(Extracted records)

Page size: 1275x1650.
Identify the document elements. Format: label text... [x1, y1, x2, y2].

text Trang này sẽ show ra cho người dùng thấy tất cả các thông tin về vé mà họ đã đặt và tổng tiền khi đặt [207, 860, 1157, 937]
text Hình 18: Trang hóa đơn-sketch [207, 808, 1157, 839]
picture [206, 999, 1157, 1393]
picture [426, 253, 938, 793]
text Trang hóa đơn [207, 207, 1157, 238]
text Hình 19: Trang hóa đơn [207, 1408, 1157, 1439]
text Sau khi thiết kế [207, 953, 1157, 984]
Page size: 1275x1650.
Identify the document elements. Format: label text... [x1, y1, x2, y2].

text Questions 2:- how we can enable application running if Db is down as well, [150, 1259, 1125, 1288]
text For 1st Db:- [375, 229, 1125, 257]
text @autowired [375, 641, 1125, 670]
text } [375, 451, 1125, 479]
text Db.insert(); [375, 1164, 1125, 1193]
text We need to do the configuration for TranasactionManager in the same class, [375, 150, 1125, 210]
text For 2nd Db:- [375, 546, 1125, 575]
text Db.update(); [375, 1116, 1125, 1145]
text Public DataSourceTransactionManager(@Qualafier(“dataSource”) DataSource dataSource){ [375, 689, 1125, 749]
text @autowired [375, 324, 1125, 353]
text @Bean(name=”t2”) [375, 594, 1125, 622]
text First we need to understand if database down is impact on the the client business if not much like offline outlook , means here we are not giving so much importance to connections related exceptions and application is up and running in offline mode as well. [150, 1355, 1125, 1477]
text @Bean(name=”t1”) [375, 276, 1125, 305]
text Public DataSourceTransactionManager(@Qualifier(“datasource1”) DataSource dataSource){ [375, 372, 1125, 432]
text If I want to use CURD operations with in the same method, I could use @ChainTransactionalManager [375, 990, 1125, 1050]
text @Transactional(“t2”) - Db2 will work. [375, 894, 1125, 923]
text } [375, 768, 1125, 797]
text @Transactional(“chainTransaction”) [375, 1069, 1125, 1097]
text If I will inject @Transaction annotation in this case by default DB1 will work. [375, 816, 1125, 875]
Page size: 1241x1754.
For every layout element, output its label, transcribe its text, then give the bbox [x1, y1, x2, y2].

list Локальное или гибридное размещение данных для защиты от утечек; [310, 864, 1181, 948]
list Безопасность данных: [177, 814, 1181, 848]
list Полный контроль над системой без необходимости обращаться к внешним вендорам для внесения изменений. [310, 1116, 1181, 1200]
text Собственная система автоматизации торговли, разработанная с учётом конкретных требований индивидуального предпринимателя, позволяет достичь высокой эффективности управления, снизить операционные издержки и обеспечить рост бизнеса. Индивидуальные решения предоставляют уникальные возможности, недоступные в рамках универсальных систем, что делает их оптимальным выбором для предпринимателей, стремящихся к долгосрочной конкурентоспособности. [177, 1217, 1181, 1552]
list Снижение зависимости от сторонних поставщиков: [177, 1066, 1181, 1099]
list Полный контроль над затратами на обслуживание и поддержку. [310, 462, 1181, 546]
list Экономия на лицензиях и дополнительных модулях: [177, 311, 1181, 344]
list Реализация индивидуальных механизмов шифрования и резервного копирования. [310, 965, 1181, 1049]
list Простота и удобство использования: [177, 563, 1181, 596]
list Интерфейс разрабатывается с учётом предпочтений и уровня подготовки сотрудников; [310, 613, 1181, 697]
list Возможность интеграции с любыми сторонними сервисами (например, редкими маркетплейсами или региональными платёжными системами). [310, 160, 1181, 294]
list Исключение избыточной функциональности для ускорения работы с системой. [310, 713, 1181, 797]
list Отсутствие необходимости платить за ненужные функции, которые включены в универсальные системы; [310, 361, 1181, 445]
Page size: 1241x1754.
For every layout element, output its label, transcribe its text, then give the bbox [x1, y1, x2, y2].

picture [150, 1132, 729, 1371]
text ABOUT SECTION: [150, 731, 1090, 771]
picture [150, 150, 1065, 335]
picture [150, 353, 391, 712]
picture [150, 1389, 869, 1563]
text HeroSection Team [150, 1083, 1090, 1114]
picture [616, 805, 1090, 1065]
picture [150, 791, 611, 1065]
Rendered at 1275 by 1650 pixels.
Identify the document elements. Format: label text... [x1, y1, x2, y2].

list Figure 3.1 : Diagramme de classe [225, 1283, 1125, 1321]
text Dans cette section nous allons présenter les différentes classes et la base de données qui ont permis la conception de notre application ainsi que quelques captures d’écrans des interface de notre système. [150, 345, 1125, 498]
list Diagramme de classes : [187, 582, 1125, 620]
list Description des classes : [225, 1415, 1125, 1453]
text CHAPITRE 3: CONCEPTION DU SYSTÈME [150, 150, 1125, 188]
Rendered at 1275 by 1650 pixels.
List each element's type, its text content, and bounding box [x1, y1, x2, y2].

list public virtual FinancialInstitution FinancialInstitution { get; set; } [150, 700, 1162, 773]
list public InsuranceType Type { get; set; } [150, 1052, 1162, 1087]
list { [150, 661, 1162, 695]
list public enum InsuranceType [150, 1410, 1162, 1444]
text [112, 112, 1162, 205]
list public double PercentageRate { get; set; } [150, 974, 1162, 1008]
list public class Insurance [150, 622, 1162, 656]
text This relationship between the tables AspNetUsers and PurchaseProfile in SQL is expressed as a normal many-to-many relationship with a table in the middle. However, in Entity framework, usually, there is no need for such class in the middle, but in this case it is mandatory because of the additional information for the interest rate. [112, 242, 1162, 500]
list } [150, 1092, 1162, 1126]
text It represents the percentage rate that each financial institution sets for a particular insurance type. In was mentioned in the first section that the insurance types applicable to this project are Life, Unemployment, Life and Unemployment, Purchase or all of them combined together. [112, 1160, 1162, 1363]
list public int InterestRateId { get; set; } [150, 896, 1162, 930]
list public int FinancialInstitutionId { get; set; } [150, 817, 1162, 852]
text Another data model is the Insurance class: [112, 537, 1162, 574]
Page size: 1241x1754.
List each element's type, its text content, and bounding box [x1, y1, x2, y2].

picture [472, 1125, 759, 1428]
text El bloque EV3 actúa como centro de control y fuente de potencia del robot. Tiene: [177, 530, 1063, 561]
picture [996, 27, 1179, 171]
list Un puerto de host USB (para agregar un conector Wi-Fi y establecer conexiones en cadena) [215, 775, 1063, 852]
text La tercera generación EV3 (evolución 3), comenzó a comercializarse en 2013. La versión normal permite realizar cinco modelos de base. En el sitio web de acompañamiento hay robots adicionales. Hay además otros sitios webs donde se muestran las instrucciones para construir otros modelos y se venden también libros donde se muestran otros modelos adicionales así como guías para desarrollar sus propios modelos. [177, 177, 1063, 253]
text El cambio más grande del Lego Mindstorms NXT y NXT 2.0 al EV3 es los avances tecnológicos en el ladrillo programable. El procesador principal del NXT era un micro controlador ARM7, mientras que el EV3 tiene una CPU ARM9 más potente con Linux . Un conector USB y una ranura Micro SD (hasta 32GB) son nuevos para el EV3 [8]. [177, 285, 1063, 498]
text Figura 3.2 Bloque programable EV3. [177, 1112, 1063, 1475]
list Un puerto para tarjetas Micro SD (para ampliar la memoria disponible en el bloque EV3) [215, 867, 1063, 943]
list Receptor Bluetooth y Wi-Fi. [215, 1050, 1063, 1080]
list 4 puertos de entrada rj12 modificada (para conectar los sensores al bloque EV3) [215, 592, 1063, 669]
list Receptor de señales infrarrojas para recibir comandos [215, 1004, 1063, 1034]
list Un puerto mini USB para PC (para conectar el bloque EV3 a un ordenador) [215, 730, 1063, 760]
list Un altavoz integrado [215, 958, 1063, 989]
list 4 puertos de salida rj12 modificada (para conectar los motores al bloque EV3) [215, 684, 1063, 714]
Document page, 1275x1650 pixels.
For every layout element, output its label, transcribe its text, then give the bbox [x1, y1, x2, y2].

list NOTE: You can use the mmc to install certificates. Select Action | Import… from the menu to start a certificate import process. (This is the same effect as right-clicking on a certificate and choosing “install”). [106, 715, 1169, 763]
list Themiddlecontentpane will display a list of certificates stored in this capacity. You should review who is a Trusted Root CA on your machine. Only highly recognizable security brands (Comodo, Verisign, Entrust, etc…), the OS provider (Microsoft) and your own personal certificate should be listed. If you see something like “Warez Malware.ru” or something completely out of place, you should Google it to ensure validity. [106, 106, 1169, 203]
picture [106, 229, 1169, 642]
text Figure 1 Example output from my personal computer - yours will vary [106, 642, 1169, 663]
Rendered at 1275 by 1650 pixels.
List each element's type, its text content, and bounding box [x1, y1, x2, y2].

▸ **EXERCISE**: The required result is an exact repeat of the records above from the line containing "Document page, 1275x1650 pixels." to their final line.

▸ **RESPONSE AREA**:
Document page, 1275x1650 pixels.
For every layout element, output its label, transcribe its text, then give the bbox [x1, y1, x2, y2].

list NOTE: You can use the mmc to install certificates. Select Action | Import… from the menu to start a certificate import process. (This is the same effect as right-clicking on a certificate and choosing “install”). [106, 715, 1169, 763]
list Themiddlecontentpane will display a list of certificates stored in this capacity. You should review who is a Trusted Root CA on your machine. Only highly recognizable security brands (Comodo, Verisign, Entrust, etc…), the OS provider (Microsoft) and your own personal certificate should be listed. If you see something like “Warez Malware.ru” or something completely out of place, you should Google it to ensure validity. [106, 106, 1169, 203]
picture [106, 229, 1169, 642]
text Figure 1 Example output from my personal computer - yours will vary [106, 642, 1169, 663]
Rendered at 1275 by 1650 pixels.
List each element's type, its text content, and bounding box [x1, y1, x2, y2].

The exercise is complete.